When Parker reached the rendezvous point he saw Hickman sitting in a parked car. Parker approached the driver side window and saw that the kidnapper was aiming a gun, and he also saw his daughter in the passenger seat, bundled up to her neck in a blanket. She couldn’t move—that was clear. She didn’t speak. Hickman took the ransom and drove quickly away, stopping just long enough to push Marion Parker out of the car at the end of the block. When Parker reached his daughter and lifted her into his arms he screamed in anguish. Marion was dead, and had been for twelve hours. Hickman had cut off her arms and legs, flayed the skin from her back, disemboweled her, and stuffed her with rags. She had been bundled up to conceal the fact that she had no limbs. Her eyes had been wired open so that she would, upon cursory inspection, appear to be alive.
Hickman had escaped, but he had left behind a clue that would lead to his capture. Among the rags he had stuffed into Marion Parker’s empty abdomen was a shirt with a laundry mark that police were able to trace to an address in Los Angeles. Twenty cops descended on a residence that turned out to be occupied by a man named Donald Evans, who wascooperative but said he knew nothing about Hickman. In truth Evans was Hickman, but by the time police figured that out he had fled to the Pacific Northwest. But he hadn’t run far enough. Wanted posters reached every corner of the west coast within days, and just one week after Hickman’s disappearance two police officers in the town of Echo, Oregon recognized him and arrested him.
At trial, Hickman claimed to be guided by voices—one of the first times, if not the first, that this type of insanity defense was attempted in an American courtroom.
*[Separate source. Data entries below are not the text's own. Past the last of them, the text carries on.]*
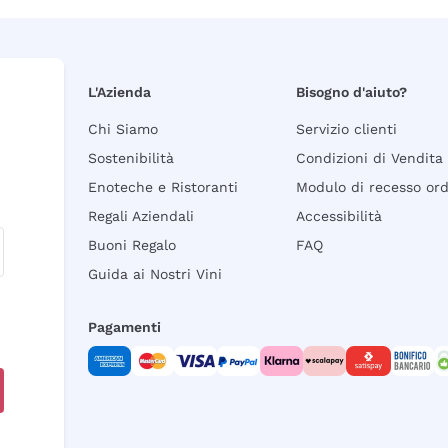
L'Azienda
Bisogno d'aiuto?
Chi Siamo
Servizio clienti
Sostenibilità
Condizioni di Vendita
Enoteche e Ristoranti
Modulo di recesso or
Regali Aziendali
Accessibilità
Buoni Regalo
FAQ
Guida ai Nostri Vini
Pagamenti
But the jury wasn’t buying any of it and they convicted Hickman of murder and kidnapping. The judge sentenced him to be executed at San Quentin State Prison, and he climbed the stairs to the gallows on October 19, 1928. Hickman had once been smooth enough to talk a school official into sending Marion Parker to her doom, and had calmly lied about his identity to twenty cops who had burst into his house. In prison he had corresponded with and impressed author Ayn Rand so much that she decided to base a character on him because he embodied her mythical “Nietzschean Superman” ideal. But at the end, all of Hickman’s considerable aplomb deserted him. Just before the hangman sprang the trapdoor that would cast him into oblivion, he collapsed babbling in fear. His last words were, “Oh my God! Oh my God!”